People who’ve had experience similar to mine unconscionably guard information about their personal lives—I mean information like birthdates, social security numbers, personal phone numbers, email accounts, home addresses, etc. That information would help the criminals harass us or at the extreme, it would help criminals or terrorists in their quest to hunt us down and kill us or our family members.
As an air marshal I had a bounty on my head put out by Islamic terrorists. As a cop, there were people who wanted to kill me. In other areas of the world where I’ve worked, I was a target of kidnapping or assassination just because of what I did for a living. So at times, like some celebrities who’ve sought anonymity when out in public, I’ve lied.
As a Federal Air Marshal after 9/11, I flew regularly on commercial airlines concealing a pistol and a knife…or two. We had to lie. If the passenger sitting next to me—although she be a little ol’ lady from Kansas—said something like, “Oh, you’re an air marshal? Are you carrying a loaded pistol right now?” that would be bad.
Not only would that possibly make her uncomfortable and scared, but it also might alert the guy sitting just in front of her WHO HAPPENS TO BE A TERRORIST. All he and his friends would have to do is kill me and take my gun and the plane would be theirs. Of course, it wouldn’t come without a terrible fight, but like all terrorists, I’m only mortal. Strength lies in anonymity. Surprise is a tactical necessity to winning, especially against a terrorist who may have a bomb on a plane!
If you think that scenario’s absurd, think again. As much as people would like to unconsciously disbelieve it, the 9/11 terrorists were just ordinary passengers prior to the horrific attack. Besides, I have personally stopped known terrorists in the United States at our airports. Believe me, the nation’s airports and airlines are being probed by terrorists. I would know. If you knew half the things I did, you might start driving more frequently. (Sorry to all those hoping to travel by air over the holidays. Just remember, the odds are in your favor. They can’t bring down EVERY plane, right? But just be prepared to get stuck for a very long time if even one plane gets blown from the sky.)

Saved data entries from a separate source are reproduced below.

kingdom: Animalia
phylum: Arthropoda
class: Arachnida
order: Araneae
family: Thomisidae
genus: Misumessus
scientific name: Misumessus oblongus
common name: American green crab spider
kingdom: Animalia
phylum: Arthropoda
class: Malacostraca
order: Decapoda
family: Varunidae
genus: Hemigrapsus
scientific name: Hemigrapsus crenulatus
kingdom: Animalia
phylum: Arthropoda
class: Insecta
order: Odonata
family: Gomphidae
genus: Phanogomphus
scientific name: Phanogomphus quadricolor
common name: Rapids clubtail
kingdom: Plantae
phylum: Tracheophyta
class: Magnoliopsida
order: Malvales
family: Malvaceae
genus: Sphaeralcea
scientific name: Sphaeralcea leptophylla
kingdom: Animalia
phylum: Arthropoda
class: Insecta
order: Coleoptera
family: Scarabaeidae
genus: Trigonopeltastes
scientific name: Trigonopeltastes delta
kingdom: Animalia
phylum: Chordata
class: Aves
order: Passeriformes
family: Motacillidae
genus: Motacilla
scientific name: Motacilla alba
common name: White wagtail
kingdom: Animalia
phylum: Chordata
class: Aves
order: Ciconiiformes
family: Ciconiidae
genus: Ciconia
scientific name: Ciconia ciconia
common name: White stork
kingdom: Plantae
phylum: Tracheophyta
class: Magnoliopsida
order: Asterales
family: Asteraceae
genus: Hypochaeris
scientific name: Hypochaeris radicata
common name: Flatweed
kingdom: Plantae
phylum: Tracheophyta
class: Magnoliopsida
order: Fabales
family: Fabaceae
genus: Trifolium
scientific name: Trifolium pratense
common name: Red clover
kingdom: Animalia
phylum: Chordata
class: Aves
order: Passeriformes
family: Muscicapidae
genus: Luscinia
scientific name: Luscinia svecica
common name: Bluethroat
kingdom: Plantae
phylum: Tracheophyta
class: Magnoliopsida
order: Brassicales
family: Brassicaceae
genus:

Surprisingly, the Federal Air Marshal Service (FAMS) management didn’t seem to ‘get’ the concept of having the FAMs be anonymous. So much so that the House Judiciary Committee came out with a report called, ‘Plane Clothes: Lack of Anonymity at the Federal Air Marshal Service compromises Aviation and National Security’. Yeah, you try wearing a full business suit and tie when flying to Vegas on a Friday afternoon in the summer and see if you don’t stand out. Not only could terrorists pick us out (or pick us off), but the lay business traveler and the 12-year-old could too!
That’s one of the big reasons I’m a FORMER air marshal—government stupidity.
Here’s the kicker though: one FAM in Dallas was at work when a Middle Eastern man walked up to his door and knocked. When his wife answered, the suspicious man asked a question he already knew, ‘Is this the home of Air Marshal [so-and-so]?’ The stunned wife didn’t know what to say, but she didn’t have to because the man turned and walked away. Unfortunately, the terror suspect got away too.
So, I’ve told lies. Yeap, I’m teetering on being thrust down to hell. But on the other hand father Abraham ‘feigned himself mad…and let his spittle fall down upon his beard’ (1 Samuel 21:13). He also lied for personal safety reasons by introducing his wife as his sister. And, I don’t ‘bear false witness’, as forbidden in one of the Ten Commandments (Exodus 20:6). No undercover cop worth his salt would commit perjury, but they’d lie all day and night just to catch bad guys.
Anyway, to get to the point—whew, finally—this message is for the lady named Pennie who posted a comment on my last blog (that I didn’t post). Yes, I would love to contact you regarding your son who just received orders to serve here in Iraq. I’d love to help any way I can. Unfortunately, when you send a comment like that I have no way to contact you. (There’s probably some way, but the last time I was any good at anything techno was an Atari in the early 80s. And that was only because it was really simple to operate. I still don’t do digital watches.) (Note: Any email listed here, I do not check regularly if at all.) Please send another comment with your email in the message and I will contact you—and NOT post your personal email for the world to see.
And as for the man who claims he is President Ahmadinejad and who has been sending me loquacious and disturbing rants since I started this blog, you really need to stay on your medication before you hurt yourself or someone else. I’m serious. Go see your psychiatrist.
There’s a prime example of why I try to stay at least a little anonymous. I wouldn’t want that guy ever knocking at my door!